One door closes, one door opens. I didn’t think I would recover in time to teach at Dub Deliverance this year, so I agreed to play the Third Rock Events Anniversary Party on a rooftop in downtown Charlotte. I have a lot to write about Charlotte, the New South, a variety of social topics, and the almost exactly two thousand miles I put on a 2013 Charger Pentastar over the past five days, and I’ll get around to it shortly.

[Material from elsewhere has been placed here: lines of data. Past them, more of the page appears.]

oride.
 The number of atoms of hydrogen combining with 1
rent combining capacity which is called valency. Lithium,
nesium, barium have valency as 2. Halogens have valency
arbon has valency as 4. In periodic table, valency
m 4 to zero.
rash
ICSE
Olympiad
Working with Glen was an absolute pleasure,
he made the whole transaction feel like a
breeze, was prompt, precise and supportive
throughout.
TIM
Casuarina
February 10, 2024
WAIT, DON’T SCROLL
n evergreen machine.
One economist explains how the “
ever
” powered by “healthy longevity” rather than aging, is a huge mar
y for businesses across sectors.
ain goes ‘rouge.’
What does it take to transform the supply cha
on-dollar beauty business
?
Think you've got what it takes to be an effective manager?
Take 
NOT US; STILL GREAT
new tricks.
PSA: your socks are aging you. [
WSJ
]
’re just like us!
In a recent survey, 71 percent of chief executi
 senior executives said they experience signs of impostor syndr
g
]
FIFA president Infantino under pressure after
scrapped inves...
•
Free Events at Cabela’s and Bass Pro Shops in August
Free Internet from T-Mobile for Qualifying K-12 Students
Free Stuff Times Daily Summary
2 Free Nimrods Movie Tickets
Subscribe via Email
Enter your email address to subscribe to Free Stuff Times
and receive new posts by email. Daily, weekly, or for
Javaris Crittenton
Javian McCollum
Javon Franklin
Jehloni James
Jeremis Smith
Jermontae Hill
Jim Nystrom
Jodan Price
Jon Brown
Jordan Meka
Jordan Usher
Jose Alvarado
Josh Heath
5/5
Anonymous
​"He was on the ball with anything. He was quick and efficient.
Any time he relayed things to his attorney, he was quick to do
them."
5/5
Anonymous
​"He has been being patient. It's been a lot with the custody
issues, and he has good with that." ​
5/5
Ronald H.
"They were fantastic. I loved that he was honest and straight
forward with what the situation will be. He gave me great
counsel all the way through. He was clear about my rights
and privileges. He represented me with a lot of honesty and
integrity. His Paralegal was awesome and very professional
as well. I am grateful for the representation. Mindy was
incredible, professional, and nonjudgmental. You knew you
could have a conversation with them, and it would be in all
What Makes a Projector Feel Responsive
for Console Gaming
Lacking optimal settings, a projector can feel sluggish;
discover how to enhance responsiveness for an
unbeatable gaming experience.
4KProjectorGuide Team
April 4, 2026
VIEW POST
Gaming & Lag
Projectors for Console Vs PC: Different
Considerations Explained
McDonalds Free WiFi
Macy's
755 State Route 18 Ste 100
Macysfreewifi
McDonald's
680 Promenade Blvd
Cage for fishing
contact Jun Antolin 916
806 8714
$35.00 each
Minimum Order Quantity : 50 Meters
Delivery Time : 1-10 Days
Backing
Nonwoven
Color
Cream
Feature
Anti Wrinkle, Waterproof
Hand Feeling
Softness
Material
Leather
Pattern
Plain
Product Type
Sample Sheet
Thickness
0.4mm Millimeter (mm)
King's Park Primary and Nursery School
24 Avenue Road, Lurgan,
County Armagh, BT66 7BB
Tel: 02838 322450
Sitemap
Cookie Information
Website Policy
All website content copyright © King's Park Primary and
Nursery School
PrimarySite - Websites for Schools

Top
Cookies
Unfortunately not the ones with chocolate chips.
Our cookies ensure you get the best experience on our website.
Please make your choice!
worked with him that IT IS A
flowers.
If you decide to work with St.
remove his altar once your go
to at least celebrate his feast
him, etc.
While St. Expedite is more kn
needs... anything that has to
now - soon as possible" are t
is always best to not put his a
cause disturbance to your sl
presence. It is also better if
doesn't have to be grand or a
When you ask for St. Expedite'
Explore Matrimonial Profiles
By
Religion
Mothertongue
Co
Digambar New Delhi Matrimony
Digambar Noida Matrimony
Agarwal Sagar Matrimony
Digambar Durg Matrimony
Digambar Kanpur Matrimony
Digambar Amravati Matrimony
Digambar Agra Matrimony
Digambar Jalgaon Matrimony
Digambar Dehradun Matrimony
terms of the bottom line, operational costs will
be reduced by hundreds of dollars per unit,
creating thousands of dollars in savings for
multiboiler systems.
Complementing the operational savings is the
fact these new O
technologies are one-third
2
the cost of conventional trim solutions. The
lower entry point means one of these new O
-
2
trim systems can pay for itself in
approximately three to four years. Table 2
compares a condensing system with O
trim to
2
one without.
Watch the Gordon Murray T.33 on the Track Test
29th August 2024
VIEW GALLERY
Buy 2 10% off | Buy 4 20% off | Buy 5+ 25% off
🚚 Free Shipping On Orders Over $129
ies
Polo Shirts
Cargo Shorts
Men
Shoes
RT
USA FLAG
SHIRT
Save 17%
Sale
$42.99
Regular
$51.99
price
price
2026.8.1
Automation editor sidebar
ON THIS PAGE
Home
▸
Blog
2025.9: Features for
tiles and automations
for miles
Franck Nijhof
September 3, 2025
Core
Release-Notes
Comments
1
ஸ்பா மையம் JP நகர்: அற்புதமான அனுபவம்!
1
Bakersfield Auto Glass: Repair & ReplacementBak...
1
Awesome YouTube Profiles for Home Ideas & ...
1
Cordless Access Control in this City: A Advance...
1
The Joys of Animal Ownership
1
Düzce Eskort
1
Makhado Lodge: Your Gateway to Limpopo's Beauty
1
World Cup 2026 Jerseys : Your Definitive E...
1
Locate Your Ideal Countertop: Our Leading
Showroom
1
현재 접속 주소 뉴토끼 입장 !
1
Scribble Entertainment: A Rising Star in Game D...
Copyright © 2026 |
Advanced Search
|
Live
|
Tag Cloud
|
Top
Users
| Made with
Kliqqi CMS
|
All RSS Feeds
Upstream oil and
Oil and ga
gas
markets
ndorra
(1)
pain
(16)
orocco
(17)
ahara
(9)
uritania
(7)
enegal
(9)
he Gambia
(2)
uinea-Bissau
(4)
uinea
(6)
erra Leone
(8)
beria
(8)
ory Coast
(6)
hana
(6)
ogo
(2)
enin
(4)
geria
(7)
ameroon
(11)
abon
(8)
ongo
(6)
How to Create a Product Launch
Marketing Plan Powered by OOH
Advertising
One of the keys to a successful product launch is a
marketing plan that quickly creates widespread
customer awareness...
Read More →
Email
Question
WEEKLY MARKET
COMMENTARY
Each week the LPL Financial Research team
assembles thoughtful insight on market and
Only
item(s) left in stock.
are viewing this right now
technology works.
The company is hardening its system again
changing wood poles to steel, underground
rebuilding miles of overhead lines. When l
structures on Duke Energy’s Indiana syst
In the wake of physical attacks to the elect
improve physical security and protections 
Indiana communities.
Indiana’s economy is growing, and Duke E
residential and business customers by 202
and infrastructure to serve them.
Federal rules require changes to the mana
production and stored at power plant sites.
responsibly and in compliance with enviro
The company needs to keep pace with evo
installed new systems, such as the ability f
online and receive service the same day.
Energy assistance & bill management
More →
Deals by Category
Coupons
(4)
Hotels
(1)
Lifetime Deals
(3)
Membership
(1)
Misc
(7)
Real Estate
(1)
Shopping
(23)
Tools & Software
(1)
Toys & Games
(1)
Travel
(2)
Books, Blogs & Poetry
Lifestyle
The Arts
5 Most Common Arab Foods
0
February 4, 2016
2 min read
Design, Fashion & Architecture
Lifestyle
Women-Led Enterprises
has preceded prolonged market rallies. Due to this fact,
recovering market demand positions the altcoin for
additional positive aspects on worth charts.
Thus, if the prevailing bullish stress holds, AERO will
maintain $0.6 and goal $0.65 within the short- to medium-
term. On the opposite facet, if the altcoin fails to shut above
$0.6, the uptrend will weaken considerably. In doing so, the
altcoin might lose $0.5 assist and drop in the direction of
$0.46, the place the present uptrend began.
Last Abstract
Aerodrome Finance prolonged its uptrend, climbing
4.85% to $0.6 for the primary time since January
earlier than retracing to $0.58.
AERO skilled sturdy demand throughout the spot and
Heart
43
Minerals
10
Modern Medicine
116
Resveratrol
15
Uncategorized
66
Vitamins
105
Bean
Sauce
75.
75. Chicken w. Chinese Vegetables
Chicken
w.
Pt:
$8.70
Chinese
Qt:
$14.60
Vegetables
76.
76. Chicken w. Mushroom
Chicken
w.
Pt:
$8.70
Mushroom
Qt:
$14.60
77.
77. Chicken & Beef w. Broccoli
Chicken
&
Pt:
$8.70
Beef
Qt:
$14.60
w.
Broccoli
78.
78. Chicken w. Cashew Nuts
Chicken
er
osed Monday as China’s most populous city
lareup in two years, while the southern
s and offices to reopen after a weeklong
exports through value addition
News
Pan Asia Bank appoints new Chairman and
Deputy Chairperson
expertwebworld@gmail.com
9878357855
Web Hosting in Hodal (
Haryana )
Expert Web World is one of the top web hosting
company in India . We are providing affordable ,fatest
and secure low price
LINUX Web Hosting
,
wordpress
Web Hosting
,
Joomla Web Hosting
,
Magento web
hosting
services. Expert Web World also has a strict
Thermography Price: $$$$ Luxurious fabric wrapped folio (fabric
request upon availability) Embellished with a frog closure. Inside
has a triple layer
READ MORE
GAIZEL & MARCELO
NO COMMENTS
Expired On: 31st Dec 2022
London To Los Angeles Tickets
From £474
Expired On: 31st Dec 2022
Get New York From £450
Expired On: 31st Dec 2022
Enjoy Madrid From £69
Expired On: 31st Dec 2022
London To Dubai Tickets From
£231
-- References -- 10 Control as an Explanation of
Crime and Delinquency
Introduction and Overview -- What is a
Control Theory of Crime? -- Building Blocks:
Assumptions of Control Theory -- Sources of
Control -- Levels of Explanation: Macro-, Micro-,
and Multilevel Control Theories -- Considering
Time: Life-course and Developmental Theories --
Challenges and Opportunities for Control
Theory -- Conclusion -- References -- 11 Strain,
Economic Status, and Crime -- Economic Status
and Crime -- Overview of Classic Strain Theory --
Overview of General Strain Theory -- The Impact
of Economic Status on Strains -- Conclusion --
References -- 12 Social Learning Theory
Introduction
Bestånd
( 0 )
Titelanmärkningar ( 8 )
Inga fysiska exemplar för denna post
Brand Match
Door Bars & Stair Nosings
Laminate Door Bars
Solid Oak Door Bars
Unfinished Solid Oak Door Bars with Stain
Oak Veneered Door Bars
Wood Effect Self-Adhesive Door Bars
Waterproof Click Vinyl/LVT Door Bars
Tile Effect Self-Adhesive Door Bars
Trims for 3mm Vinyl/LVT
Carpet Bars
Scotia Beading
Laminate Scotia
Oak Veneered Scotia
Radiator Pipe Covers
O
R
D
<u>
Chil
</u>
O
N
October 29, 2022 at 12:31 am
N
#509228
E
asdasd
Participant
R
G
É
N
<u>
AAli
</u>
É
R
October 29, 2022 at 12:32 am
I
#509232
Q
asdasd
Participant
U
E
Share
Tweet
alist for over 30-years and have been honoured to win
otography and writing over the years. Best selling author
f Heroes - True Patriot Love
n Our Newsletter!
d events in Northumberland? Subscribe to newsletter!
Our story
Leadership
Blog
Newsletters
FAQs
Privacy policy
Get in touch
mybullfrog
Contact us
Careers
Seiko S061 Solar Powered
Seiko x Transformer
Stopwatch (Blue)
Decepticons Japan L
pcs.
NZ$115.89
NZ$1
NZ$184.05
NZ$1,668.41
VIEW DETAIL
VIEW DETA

The original plan was for my brother, who just returned from a European tour that can only be described as “triumphant”, to play a selection of Coltrane tunes over the course of three short sets and for me to play some untalented but serviceable rhythm guitar behind him. As the evening wore on, however, we came up with a few things including a cover of “The Humpty Dance”. Most importantly, we wound up sharing the stage with Who Rescued Who? These guys are more than a superb and well-rehearsed party trio; they’re writing some interesting original music and reinterpreting a lot of great stuff.
Not even heavy rain and fog could ruin the party, although there’s something daunting about leaving a Heritage Eagle jazz hollowbody on a stand just a foot from the rain pouring off the edges of the massive steel tent covering the stage and the crowd. As midnight arrived, the bare bulbs strung above our heads glowed and the gorgeous young ladies in their not-quite-decent dresses danced and the vodka ran out, but not before I had mine. By two AM the Charger was packed and I was headed to the Aloft downtown.
I don’t get a lot of rockstar moments in my life but this was one of them. My Tascam recorder didn’t quite survive the rain and the drunk girls but we did get this from the opening set. It’s “Lonnie’s Lament”, played with a nod to Kenny Garrett and Pat Metheny’s superlative version:
For those of you who care about guitars and gear, I was playing my Heritage Eagle, re-necked by Aaron Cowles of Vicksburg, MI, and my Ocean Doublecut, built by my friend and partner in MelodyBurner, Chris O’Dee, through a Roland VGA-5 that was completely dimed. Yeah, yeah, solid state. With a 1300-mile roundtrip and wet weather, I didn’t want to take chances. Mark Baruth is a Yamaha Artist and plays the YTS-82Z tenor saxophone. He says it’s pretty good.